Exercise directions
Copy out every line from the beginning of the records down to the one containing "common name: Common eider", with both ends included, reproducing each line exactly.

Stored dataset entries
────────────────────
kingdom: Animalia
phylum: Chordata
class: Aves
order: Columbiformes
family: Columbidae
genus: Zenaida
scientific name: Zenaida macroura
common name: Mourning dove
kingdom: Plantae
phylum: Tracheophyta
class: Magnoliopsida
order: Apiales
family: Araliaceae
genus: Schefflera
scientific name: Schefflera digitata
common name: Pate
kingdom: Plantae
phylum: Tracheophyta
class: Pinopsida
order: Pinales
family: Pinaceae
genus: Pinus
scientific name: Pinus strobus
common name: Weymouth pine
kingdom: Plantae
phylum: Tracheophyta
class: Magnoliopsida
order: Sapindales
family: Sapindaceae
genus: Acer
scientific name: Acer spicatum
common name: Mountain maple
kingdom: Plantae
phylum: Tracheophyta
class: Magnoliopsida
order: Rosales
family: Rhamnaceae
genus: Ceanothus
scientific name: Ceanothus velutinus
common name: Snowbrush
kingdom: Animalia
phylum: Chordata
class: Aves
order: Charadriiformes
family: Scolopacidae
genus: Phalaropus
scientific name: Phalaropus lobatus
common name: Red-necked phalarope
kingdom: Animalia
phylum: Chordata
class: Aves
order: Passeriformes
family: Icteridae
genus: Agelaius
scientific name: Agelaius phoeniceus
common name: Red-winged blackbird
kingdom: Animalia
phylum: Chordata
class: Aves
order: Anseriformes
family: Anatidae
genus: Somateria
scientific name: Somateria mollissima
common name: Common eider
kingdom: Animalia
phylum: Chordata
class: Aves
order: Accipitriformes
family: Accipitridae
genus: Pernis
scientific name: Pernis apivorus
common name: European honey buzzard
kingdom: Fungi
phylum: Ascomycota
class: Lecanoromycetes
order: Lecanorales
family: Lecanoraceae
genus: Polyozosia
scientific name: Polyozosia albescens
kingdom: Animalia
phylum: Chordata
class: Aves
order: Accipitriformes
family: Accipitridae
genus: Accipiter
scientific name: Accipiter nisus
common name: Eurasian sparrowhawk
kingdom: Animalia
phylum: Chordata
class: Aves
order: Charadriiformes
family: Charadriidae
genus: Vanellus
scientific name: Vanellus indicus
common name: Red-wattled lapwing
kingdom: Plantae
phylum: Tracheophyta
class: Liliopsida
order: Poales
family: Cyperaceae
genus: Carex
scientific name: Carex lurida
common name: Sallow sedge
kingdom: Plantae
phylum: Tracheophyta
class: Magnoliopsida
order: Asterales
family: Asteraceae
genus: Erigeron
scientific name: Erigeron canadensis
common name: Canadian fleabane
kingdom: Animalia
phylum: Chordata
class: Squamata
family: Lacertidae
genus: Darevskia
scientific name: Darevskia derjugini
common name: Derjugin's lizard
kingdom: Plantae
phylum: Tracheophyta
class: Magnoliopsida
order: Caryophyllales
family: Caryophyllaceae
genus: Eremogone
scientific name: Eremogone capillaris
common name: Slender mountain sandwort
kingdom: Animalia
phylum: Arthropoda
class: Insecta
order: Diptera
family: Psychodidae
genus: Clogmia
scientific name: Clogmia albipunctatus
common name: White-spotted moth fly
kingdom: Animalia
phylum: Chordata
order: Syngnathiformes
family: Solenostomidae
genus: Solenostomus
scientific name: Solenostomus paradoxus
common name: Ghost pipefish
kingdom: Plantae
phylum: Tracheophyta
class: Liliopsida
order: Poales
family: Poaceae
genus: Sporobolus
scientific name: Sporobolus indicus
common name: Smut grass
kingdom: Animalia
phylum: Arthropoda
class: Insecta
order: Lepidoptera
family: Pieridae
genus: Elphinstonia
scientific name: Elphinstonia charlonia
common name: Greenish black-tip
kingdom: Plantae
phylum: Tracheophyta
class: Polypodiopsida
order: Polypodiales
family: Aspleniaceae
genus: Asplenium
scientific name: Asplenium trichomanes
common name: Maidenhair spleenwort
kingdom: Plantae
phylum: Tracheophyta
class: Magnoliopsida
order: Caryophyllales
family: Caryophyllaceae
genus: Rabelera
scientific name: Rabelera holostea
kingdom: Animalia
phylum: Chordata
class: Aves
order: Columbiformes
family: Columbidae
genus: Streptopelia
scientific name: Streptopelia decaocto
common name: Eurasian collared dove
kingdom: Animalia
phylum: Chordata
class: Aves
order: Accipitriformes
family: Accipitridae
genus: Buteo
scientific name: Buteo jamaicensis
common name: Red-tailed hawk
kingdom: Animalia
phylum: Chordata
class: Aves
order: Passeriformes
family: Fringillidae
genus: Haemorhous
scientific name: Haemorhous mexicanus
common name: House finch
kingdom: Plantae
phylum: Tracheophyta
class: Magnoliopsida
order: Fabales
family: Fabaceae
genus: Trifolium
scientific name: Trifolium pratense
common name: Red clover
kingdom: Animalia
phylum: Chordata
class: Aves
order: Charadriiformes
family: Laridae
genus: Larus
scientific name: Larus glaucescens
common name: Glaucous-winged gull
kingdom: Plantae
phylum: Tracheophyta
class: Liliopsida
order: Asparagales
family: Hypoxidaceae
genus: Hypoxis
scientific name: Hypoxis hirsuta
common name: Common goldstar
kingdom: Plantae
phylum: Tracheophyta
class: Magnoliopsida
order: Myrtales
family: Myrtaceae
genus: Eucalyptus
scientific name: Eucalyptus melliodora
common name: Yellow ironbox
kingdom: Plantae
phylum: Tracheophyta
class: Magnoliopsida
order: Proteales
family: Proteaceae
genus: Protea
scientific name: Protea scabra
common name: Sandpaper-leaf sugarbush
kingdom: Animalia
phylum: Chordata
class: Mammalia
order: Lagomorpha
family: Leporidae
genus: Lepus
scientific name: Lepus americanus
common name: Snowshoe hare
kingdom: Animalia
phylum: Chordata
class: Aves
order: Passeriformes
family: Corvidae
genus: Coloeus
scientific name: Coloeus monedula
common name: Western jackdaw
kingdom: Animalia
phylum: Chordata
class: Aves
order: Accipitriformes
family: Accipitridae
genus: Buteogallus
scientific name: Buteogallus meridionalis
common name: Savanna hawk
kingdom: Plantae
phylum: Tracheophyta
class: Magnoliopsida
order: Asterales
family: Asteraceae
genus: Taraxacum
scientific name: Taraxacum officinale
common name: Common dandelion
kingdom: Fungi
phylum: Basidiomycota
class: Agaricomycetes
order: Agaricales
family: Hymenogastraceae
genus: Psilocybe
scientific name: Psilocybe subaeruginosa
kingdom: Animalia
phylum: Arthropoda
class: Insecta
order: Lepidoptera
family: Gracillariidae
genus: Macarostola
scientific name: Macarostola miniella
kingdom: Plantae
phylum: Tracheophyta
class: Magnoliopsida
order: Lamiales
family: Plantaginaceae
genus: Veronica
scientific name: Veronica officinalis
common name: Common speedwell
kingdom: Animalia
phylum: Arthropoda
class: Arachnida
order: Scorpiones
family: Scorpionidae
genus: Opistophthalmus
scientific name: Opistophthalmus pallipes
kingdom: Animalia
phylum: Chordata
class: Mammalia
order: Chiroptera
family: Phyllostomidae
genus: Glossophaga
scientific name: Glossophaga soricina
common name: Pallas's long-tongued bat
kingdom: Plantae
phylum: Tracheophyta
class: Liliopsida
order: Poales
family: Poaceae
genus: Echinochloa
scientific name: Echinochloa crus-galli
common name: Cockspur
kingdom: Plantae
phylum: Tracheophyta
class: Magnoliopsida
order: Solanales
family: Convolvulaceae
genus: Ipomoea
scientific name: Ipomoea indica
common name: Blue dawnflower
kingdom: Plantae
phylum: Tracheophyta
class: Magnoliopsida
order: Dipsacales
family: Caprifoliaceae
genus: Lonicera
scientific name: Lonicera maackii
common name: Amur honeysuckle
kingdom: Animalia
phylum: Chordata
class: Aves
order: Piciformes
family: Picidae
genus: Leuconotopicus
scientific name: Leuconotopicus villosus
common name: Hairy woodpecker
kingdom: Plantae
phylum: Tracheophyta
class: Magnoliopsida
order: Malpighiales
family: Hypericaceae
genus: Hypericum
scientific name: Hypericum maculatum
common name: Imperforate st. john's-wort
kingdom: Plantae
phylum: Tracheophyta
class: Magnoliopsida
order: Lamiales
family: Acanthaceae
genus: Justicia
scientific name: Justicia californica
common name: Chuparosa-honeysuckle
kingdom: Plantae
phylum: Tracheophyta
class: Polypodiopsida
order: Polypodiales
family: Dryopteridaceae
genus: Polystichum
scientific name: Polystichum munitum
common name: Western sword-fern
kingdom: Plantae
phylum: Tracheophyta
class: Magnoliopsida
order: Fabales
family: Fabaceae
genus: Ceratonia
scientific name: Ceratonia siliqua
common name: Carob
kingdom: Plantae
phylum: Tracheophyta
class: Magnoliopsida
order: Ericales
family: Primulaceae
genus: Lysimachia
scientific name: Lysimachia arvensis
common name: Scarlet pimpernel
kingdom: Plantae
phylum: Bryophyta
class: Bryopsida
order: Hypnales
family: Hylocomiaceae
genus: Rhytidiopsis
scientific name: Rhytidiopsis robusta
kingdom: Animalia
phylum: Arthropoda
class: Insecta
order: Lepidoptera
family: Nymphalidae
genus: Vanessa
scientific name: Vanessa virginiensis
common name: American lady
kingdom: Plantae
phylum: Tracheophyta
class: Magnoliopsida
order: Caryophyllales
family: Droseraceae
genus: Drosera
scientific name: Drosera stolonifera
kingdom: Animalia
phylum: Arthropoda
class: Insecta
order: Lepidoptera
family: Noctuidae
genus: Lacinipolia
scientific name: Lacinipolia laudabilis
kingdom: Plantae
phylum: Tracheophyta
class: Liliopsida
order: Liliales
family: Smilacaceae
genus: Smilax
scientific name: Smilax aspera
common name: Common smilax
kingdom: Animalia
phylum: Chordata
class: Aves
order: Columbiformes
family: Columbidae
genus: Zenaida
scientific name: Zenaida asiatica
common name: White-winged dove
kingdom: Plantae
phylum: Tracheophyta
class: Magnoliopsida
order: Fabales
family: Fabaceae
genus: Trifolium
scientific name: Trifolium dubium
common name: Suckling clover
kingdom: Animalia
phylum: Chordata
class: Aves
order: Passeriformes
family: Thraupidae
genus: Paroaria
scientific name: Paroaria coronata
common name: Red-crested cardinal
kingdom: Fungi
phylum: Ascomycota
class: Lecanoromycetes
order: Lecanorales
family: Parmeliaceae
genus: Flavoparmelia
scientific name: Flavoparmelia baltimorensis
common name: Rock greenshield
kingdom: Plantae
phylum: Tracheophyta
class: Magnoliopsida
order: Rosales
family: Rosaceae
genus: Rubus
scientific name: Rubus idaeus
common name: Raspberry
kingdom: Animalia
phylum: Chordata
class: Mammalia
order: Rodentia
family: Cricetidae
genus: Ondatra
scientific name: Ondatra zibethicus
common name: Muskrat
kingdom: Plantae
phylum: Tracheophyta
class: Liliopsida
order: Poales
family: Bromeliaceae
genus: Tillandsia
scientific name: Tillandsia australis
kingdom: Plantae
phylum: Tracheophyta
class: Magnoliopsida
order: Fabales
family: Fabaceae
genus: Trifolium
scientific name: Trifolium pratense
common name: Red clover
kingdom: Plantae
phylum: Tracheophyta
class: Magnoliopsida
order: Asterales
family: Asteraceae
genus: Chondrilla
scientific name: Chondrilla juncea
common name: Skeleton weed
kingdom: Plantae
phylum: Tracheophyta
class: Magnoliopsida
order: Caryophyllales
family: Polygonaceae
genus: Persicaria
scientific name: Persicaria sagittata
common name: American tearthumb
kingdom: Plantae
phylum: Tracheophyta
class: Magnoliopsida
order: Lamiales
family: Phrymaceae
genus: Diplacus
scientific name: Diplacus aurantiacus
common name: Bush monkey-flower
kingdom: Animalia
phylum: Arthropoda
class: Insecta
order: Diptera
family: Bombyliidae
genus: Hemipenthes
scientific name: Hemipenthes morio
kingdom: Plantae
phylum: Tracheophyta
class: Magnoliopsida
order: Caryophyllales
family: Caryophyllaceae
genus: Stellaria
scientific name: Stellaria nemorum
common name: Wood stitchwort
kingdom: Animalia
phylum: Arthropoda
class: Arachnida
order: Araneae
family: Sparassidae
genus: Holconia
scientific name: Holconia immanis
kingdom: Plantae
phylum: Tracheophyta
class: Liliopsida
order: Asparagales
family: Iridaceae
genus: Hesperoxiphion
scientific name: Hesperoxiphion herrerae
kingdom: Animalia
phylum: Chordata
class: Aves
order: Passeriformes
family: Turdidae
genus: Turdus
────────────────────
Correct answer
kingdom: Animalia
phylum: Chordata
class: Aves
order: Columbiformes
family: Columbidae
genus: Zenaida
scientific name: Zenaida macroura
common name: Mourning dove
kingdom: Plantae
phylum: Tracheophyta
class: Magnoliopsida
order: Apiales
family: Araliaceae
genus: Schefflera
scientific name: Schefflera digitata
common name: Pate
kingdom: Plantae
phylum: Tracheophyta
class: Pinopsida
order: Pinales
family: Pinaceae
genus: Pinus
scientific name: Pinus strobus
common name: Weymouth pine
kingdom: Plantae
phylum: Tracheophyta
class: Magnoliopsida
order: Sapindales
family: Sapindaceae
genus: Acer
scientific name: Acer spicatum
common name: Mountain maple
kingdom: Plantae
phylum: Tracheophyta
class: Magnoliopsida
order: Rosales
family: Rhamnaceae
genus: Ceanothus
scientific name: Ceanothus velutinus
common name: Snowbrush
kingdom: Animalia
phylum: Chordata
class: Aves
order: Charadriiformes
family: Scolopacidae
genus: Phalaropus
scientific name: Phalaropus lobatus
common name: Red-necked phalarope
kingdom: Animalia
phylum: Chordata
class: Aves
order: Passeriformes
family: Icteridae
genus: Agelaius
scientific name: Agelaius phoeniceus
common name: Red-winged blackbird
kingdom: Animalia
phylum: Chordata
class: Aves
order: Anseriformes
family: Anatidae
genus: Somateria
scientific name: Somateria mollissima
common name: Common eider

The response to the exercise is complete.